Now, I look up at him. He sees my distressed expression and worry washes over his face. No! I didn't want to make him feel bad all over again.
"Katniss, I know you love me," he says. "You don't have to explain anything to prove it to me."
"I haven't done a very good job at showing you, not the way you have with me -"
Peeta shakes his head and reaches for me with his free arm. I finally let go of his hand and lean forward, resting my head and both hands against his chest. He strokes my hair and caresses my back.
"You have," he says, then pauses and I feel him take a deep breath. "It would have been so easy for you to give up on me, to let me go, after the Quell. I know you cared about Gale and it would have been easy for you to be with him and forget all about me."
"I could never have forgotten you," I say with urgency.
"Exactly," Peeta says, and I can hear a smile in his voice. "Even after I hurt you, you still wanted to be with me and help me."
Not enough, I think, I wasn't nearly as understanding as you would have been if I'd been hijacked. But I remain silent, letting him have his turn to talk.

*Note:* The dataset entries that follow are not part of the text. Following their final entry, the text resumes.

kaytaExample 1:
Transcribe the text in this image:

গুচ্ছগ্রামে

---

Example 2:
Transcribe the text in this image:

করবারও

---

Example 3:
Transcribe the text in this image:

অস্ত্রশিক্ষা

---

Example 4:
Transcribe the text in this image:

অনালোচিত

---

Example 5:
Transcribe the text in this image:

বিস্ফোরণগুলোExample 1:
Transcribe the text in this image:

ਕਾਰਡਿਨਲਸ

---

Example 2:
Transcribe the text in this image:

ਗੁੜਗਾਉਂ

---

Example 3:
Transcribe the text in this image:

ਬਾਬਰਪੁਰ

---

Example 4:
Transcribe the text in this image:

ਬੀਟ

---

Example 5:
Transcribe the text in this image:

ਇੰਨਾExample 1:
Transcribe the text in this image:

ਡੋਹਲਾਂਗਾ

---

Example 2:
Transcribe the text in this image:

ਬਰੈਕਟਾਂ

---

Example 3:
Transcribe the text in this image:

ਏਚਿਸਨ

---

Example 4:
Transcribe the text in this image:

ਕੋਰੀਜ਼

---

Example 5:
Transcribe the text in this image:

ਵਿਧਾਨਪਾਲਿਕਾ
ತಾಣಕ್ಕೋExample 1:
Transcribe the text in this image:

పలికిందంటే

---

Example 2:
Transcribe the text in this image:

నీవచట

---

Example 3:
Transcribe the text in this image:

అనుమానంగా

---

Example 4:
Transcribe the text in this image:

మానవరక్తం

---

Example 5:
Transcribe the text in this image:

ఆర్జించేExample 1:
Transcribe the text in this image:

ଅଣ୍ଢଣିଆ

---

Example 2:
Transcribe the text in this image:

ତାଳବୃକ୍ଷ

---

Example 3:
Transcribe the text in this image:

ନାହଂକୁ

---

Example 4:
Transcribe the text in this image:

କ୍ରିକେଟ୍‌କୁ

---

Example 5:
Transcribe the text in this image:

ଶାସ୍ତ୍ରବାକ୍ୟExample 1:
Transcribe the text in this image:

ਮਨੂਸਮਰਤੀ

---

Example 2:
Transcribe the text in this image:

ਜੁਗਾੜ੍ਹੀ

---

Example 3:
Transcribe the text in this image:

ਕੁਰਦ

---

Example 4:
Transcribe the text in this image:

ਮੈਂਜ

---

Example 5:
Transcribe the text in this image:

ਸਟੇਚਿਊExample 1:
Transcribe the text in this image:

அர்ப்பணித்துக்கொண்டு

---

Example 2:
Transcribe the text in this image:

"Even when I told you I was still a danger to you and asked to be left behind, you wouldn't do it. You kissed me instead." His arms tighten around me as he remembers this. "And now, every day we spend together, that's what matters. The past doesn't matter, it doesn't even exist, really." Peeta cups my face in his hands and lifts my chin so we're eye to eye. "All that matters is waking up next to you every morning and creating new, good memories to replace the bad, false ones. Every day it gets easier and better because of you. Because we're together now."

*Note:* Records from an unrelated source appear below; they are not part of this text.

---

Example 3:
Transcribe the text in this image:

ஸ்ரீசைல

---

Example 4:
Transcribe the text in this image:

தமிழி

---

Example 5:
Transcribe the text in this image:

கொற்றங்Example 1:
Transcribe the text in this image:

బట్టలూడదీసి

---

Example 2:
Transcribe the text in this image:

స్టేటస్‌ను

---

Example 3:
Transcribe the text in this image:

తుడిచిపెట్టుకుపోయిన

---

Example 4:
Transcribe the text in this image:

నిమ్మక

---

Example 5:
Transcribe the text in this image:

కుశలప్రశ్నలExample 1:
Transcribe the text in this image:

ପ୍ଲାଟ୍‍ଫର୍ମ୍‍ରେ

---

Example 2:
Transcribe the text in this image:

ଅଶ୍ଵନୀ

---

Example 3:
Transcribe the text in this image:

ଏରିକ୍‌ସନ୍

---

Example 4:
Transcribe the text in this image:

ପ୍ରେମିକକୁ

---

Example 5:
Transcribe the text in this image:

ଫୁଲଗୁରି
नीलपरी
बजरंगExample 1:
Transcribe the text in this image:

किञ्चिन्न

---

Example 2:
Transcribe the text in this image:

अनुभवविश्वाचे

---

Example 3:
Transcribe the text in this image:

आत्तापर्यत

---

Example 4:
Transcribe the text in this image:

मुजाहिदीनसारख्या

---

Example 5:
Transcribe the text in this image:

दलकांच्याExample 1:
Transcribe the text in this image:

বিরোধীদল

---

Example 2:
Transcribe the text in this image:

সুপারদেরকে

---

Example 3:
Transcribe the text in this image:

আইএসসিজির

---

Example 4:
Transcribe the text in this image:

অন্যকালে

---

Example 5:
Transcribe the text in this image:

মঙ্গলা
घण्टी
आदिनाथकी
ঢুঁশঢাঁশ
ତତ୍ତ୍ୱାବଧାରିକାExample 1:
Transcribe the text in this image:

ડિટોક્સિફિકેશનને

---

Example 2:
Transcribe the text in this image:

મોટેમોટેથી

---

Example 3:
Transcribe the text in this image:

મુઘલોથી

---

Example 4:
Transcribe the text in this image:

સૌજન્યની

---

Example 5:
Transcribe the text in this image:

I feel tears spilling down my cheeks and Peeta gently reaches up to wipe them away. He pulls me toward him and presses his lips to mine for a moment, then says, "I have everything I've ever wanted, Katniss. It's like none of the rest of it even happened." I know he's only referring to what happened between us, because he still has flashbacks, as a result of his hijacking. I've seen them.
He kisses me again and I wrap my arms around his neck. I love you, I want to say, but I can't bring myself to pull my lips away from his.